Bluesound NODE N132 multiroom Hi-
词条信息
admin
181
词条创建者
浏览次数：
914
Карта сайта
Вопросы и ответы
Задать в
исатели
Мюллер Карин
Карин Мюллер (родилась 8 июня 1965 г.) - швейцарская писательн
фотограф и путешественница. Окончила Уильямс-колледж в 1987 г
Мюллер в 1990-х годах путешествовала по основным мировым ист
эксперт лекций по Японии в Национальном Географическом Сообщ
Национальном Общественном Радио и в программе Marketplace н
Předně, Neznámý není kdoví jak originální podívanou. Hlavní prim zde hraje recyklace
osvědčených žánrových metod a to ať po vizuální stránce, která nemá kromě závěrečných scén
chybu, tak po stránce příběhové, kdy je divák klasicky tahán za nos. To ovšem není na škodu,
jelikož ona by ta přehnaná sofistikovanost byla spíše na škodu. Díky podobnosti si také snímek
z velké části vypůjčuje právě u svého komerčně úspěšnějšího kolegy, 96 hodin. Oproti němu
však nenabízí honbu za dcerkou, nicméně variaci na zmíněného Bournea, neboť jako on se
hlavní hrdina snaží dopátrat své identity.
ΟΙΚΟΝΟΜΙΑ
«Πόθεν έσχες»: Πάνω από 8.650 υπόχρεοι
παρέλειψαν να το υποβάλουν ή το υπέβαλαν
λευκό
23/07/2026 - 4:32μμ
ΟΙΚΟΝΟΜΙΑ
= = = = =
Would you transcribe, unchanged, every line of the material from the one containing "z velké části" to the very end, including both, and nothing else?

(PROBLEM SOLUTION)
z velké části vypůjčuje právě u svého komerčně úspěšnějšího kolegy, 96 hodin. Oproti němu
však nenabízí honbu za dcerkou, nicméně variaci na zmíněného Bournea, neboť jako on se
hlavní hrdina snaží dopátrat své identity.
ΟΙΚΟΝΟΜΙΑ
«Πόθεν έσχες»: Πάνω από 8.650 υπόχρεοι
παρέλειψαν να το υποβάλουν ή το υπέβαλαν
λευκό
23/07/2026 - 4:32μμ
ΟΙΚΟΝΟΜΙΑ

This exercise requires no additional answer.